* _What to do_:
Write out each line from the data below that includes the word "expression".

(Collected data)
------------------------------------------------------------

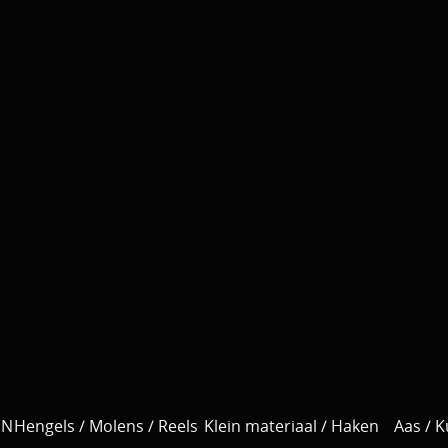
EN
Hengels / Molens / Reels
Klein materiaal / Haken
Aas / 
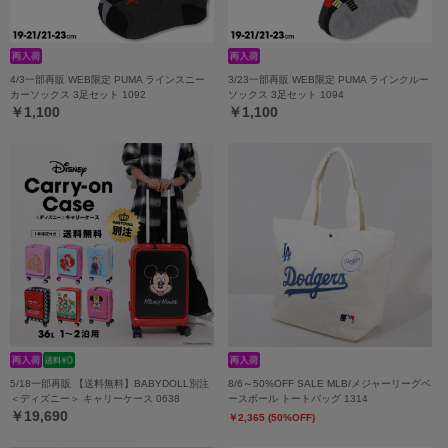
4/3一部再販 WEB限定 PUMA ラインスニー
3/23一部再販 WEB限定 PUMA ラインクルー
カーソックス 3足セット 1092
ソックス 3足セット 1094
￥1,100
￥1,100
5/18一部再販 【送料無料】BABYDOLL別注
8/6～50%OFF SALE MLB/メジャーリーグベ
＜ディズニー＞ キャリーケース 0638
ースボール トートバッグ 1314
￥19,690
￥2,365 (50%OFF)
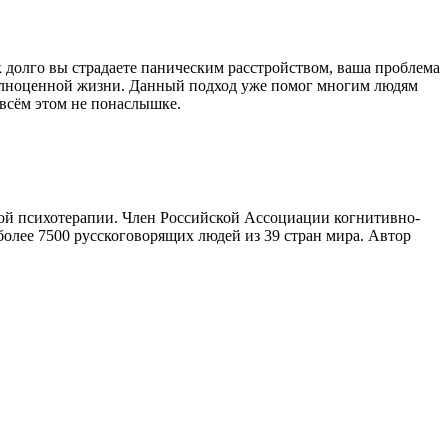
к долго вы страдаете паническим расстройством, ваша проблема
к полноценной жизни. Данный подход уже помог многим людям
 всём этом не понаслышке.
ной психотерапии. Член Российской Ассоциации когнитивно-
более 7500 русскоговорящих людей из 39 стран мира. Автор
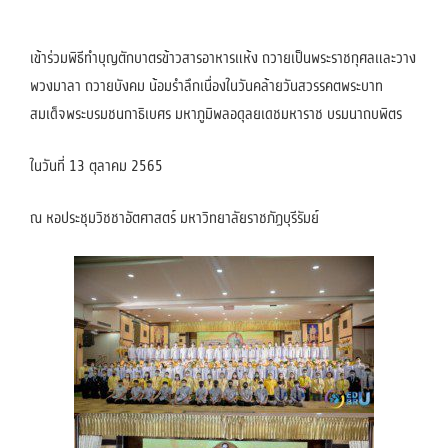
เข้าร่วมพิธีทำบุญตักบาตรข้าวสารอาหารแห้ง ถวายเป็นพระราชกุศลและวาง
พวงมาลา ถวายบังคม น้อมรำลึกเนื่องในวันคล้ายวันสวรรคตพระบาท
สมเด็จพระบรมชนกาธิเบศร มหาภูมิพลอดุลยเดชมหาราช บรมนาถบพิตร
ในวันที่ 13 ตุลาคม 2565
ณ หอประชุมวิชชาอัตศาสตร์ มหาวิทยาลัยราชภัฏบุรีรัมย์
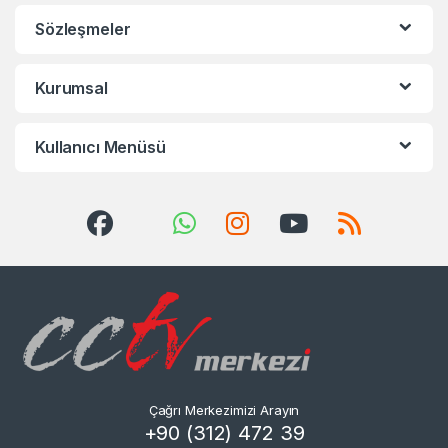
Sözleşmeler
Kurumsal
Kullanıcı Menüsü
Çağrı Merkezimizi Arayın
+90 (312) 472 39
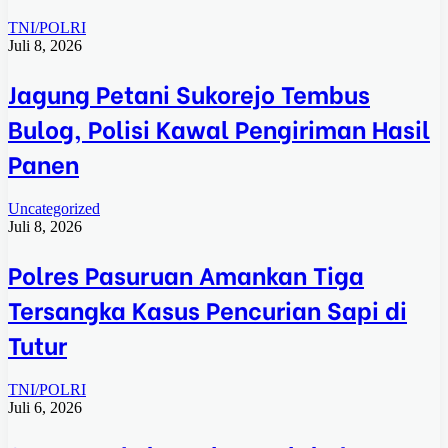
TNI/POLRI
Juli 8, 2026
Jagung Petani Sukorejo Tembus
Bulog, Polisi Kawal Pengiriman Hasil
Panen
Uncategorized
Juli 8, 2026
Polres Pasuruan Amankan Tiga
Tersangka Kasus Pencurian Sapi di
Tutur
TNI/POLRI
Juli 6, 2026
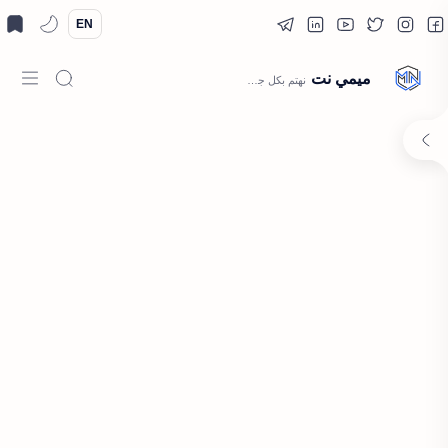
EN
ميمي نت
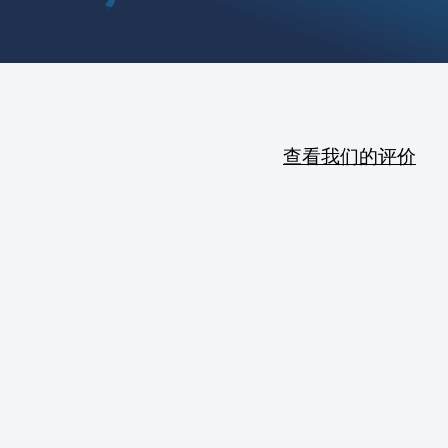
查看我们的评价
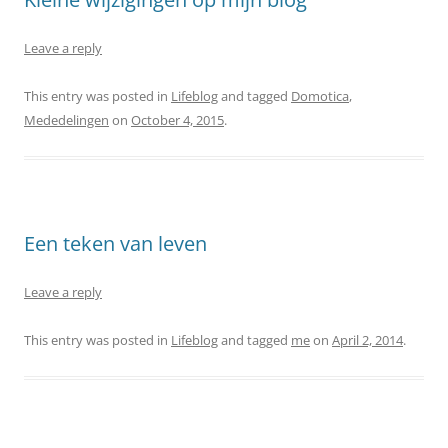
Leave a reply
This entry was posted in
Lifeblog
and tagged
Domotica
,
Mededelingen
on
October 4, 2015
.
Een teken van leven
Leave a reply
This entry was posted in
Lifeblog
and tagged
me
on
April 2, 2014
.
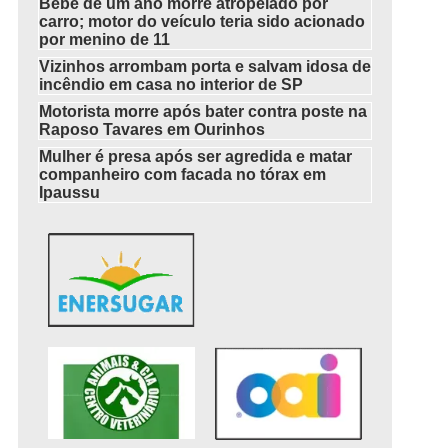
Bebê de um ano morre atropelado por
carro; motor do veículo teria sido acionado
por menino de 11
Vizinhos arrombam porta e salvam idosa de
incêndio em casa no interior de SP
Motorista morre após bater contra poste na
Raposo Tavares em Ourinhos
Mulher é presa após ser agredida e matar
companheiro com facada no tórax em
Ipaussu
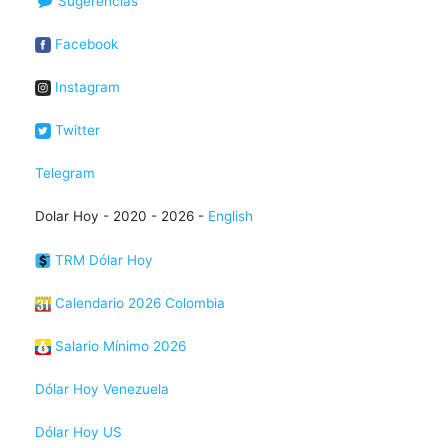
Sugerencias
Facebook
Instagram
Twitter
Telegram
Dolar Hoy - 2020 - 2026 -
English
TRM Dólar Hoy
Calendario 2026 Colombia
Salario Mínimo 2026
Dólar Hoy Venezuela
Dólar Hoy US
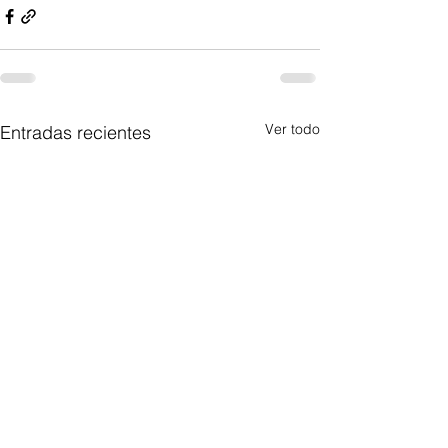
Ver todo
Entradas recientes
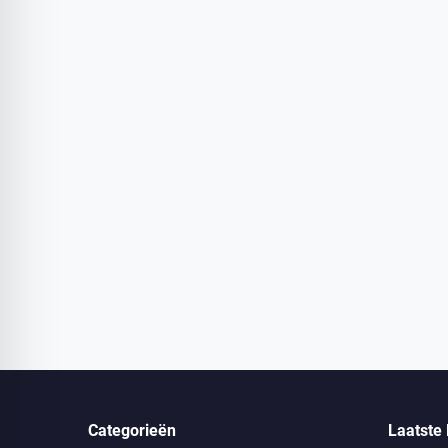
Categorieën
Laatste 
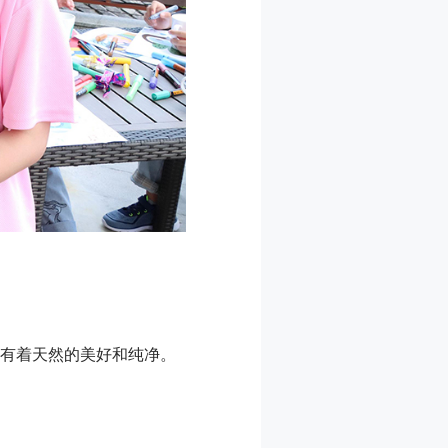
是有着天然的美好和纯净。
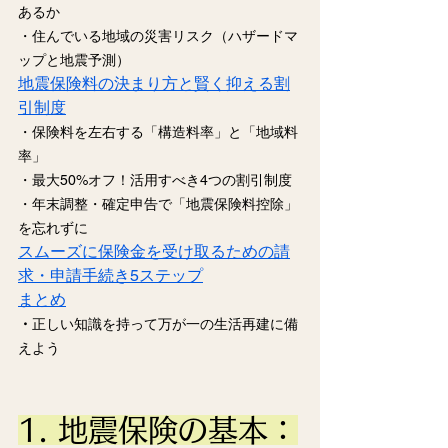
あるか
・住んでいる地域の災害リスク（ハザードマ
ップと地震予測）
地震保険料の決まり方と賢く抑える割
引制度
・保険料を左右する「構造料率」と「地域料
率」
・最大50%オフ！活用すべき4つの割引制度
・年末調整・確定申告で「地震保険料控除」
を忘れずに
スムーズに保険金を受け取るための請
求・申請手続き5ステップ
まとめ
・
正
しい知識を持って万が一の生活再建に備
えよう
1. 地震保険の基本：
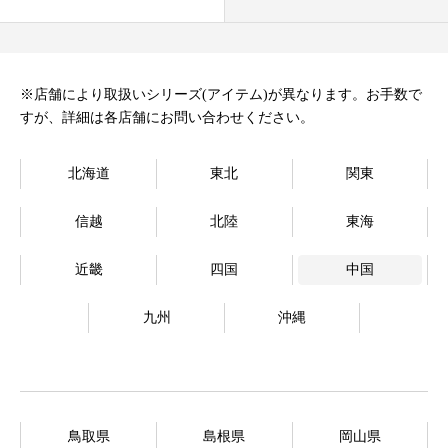
オンラインストア
Language
※店舗により取扱いシリーズ(アイテム)が異なります。お手数で
すが、詳細は各店舗にお問い合わせください。
北海道
東北
関東
信越
北陸
東海
近畿
四国
中国
九州
沖縄
鳥取県
島根県
岡山県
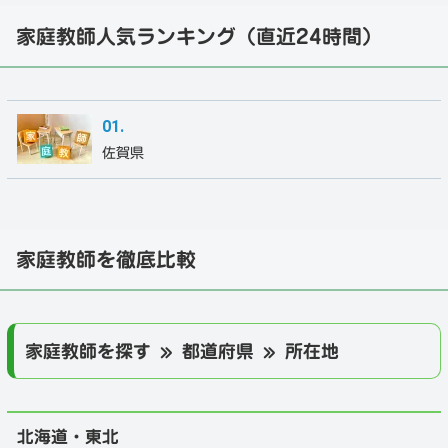
家庭教師人気ランキング（直近24時間）
佐賀県
家庭教師を徹底比較
家庭教師を探す » 都道府県 » 所在地
北海道・東北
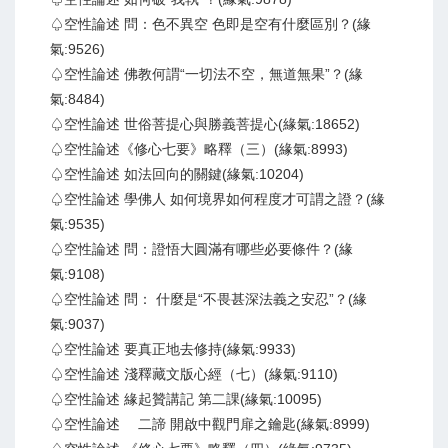
♤空性論述 問：色不異空 色即是空有什麼區別？(緣
氣:9526)
♤空性論述 佛教何謂“一切法不空，無道無果”？(緣
氣:8484)
♤空性論述 世俗菩提心與勝義菩提心(緣氣:18652)
♤空性論述《修心七要》略釋（三）(緣氣:8993)
♤空性論述 如法回向的關鍵(緣氣:10204)
♤空性論述 學佛人 如何境界如何程度才可謂之證？(緣
氣:9535)
♤空性論述 問：證悟大圓滿有哪些必要條件？(緣
氣:9108)
♤空性論述 問： 什麼是“不畏甚深法義之安忍”？(緣
氣:9037)
♤空性論述 要真正地去修持(緣氣:9933)
♤空性論述 淺釋藏文版心經（七）(緣氣:9110)
♤空性論述 緣起贊講記 第二課(緣氣:10095)
♤空性論述 二諦 開啟中觀門扉之鑰匙(緣氣:8999)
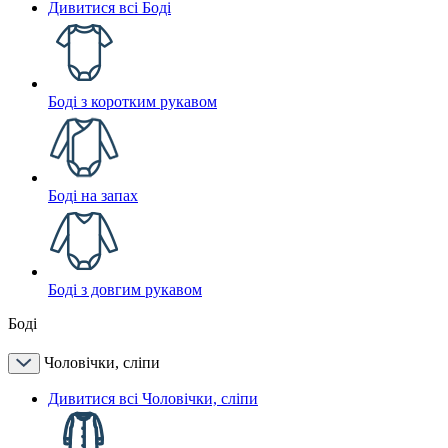
Дивитися всі Боді
Боді з коротким рукавом
Боді на запах
Боді з довгим рукавом
Боді
Чоловічки, сліпи
Дивитися всі Чоловічки, сліпи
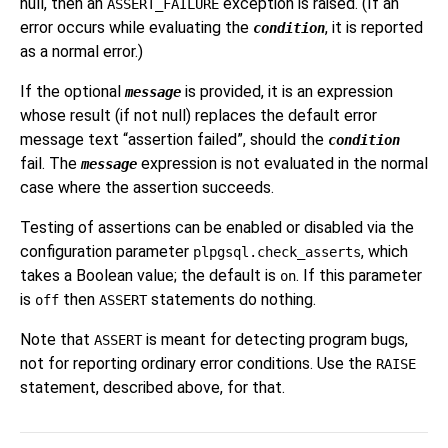
null, then an
exception is raised. (If an
ASSERT_FAILURE
error occurs while evaluating the
, it is reported
condition
as a normal error.)
If the optional
is provided, it is an expression
message
whose result (if not null) replaces the default error
message text
“
assertion failed
”
, should the
condition
fail. The
expression is not evaluated in the normal
message
case where the assertion succeeds.
Testing of assertions can be enabled or disabled via the
configuration parameter
, which
plpgsql.check_asserts
takes a Boolean value; the default is
. If this parameter
on
is
then
statements do nothing.
off
ASSERT
Note that
is meant for detecting program bugs,
ASSERT
not for reporting ordinary error conditions. Use the
RAISE
statement, described above, for that.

------------------------------------------------------------

* _Expected answer_:
is provided, it is an expression
expression is not evaluated in the normal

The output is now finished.